Our importance [the Bennet family], our respectability in the world, must be affected by the wild volatility, the assurance and disdain of all restraint which mark Lydia’s character. Excuse me—for I must speak plainly. If you, my dear father, will not take the trouble of checking her exuberant spirits, and of teaching her that her present pursuits are not to be the business of her life, she will soon be beyond the reach of amendment.
These are the harshest words Elizabeth has for her father. He will not “take the trouble.” Elizabeth thinks he should have and she knows that for her prospects with Mr. Darcy it is too late, but she still thinks Mr. Bennet should step in and do something about Lydia. We know that is not going to happen because Mr. Bennet has made his life tolerable by retreating into an unheeding distance.
To his wife he was very little otherwise indebted, than as her ignorance and folly had contributed to his amusement. This is not the sort of happiness which a man would in general wish to owe to his wife; but where other powers of entertainment are wanting, the true philosopher will derive benefit from such as are given.
Austen calls this emotional distance “philosophy.” “The true philosopher,” Austen says. I think she means only “resignation” or perhaps “wry amusement.” She certainly has no higher hopes for him.
In order to “take the trouble,” Mr. Bennet would have to take his family seriously, which means that he would have to take his wife seriously, which he is not willing to do. So the family of otherwise marriagable girls suffers, which means that Elizabeth suffers and that last disaster really hurts readers who admire Elizabeth. Like me, for instance.
And further, if Mr. Bennet were to have thought about the marriage chances of his daughters, he would have been well-advised to endow them with enough money to attract—or at least, not to repel—suitors. He didn’t do that either.
Mr. Bennet had very often wished, before this period of his life, that instead of spending his whole income, he had laid by an annual sum, for the better provision of his children, and of his wife, if she survived him. He now wished it more than ever.
He ended by settling five thousand pounds on Mrs. Bennet and the children. Having refused, year after year, to set aside enough money to help support the girls’ marriage hopes, he ends by being disappointed in himself, and even, for a brief time, ashamed.
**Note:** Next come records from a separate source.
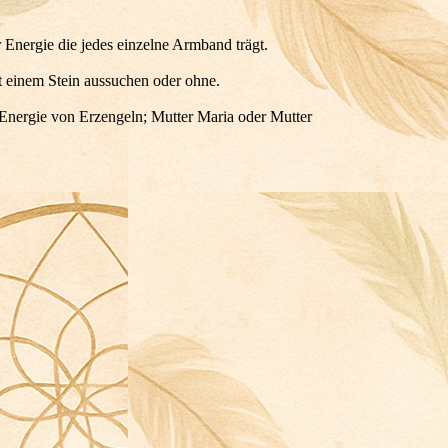
r Energie die jedes einzelne Armband trägt.
it einem Stein aussuchen oder ohne.
 Energie von Erzengeln; Mutter Maria oder Mutter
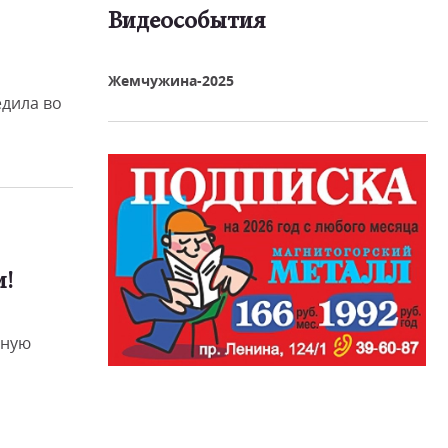
Видеособытия
реть видео
Жемчужина-2025
дила во
и!
чную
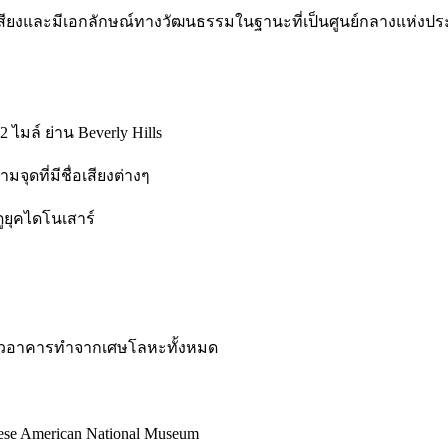
นมีชื่อเสียงและมีเอกลักษณ์ทางวัฒนธรรมในฐานะที่เป็นศูนย์กลางแห
2 ไมล์ ย่าน Beverly Hills
มจุดที่มีชื่อเสียงต่างๆ
ดูยุคไดโนเสาร์
920 ตัวอาคารทำจากเศษโลหะทั้งหมด
nese American National Museum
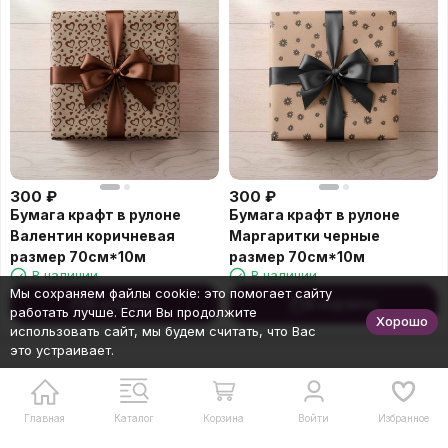
300
₽
300
₽
Бумага крафт в рулоне
Бумага крафт в рулоне
Валентин коричневая
Маргаритки черные
размер 70см*10м
размер 70см*10м
В наличии
В наличии
Мы сохраняем файлы cookie: это помогает сайту
В корзину
В корзину
работать лучше. Если Вы продолжите
Хорошо
использовать сайт, мы будем считать, что Вас
это устраивает.
Главная
Каталог
Корзина
Войти
Избранное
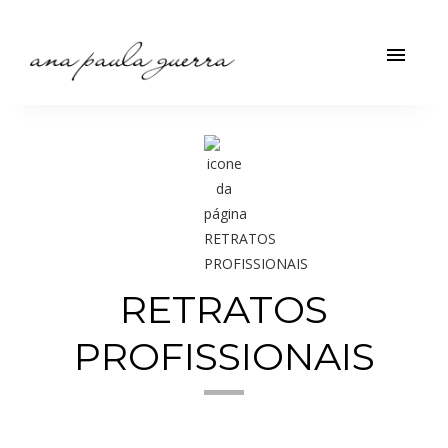
menu
RETRATOS
PROFISSIONAIS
So…I have come a long way from my early enjoyment of Mr. Bennet. His reliance on ironic detachment works if I place it against the background of his undisciplined and garrulous wife. If I place his behavior against the background of his responsibility to provide for the girls a family life that would support and instruct them and a financial backing that help them find husbands, if find him not all that enjoyable.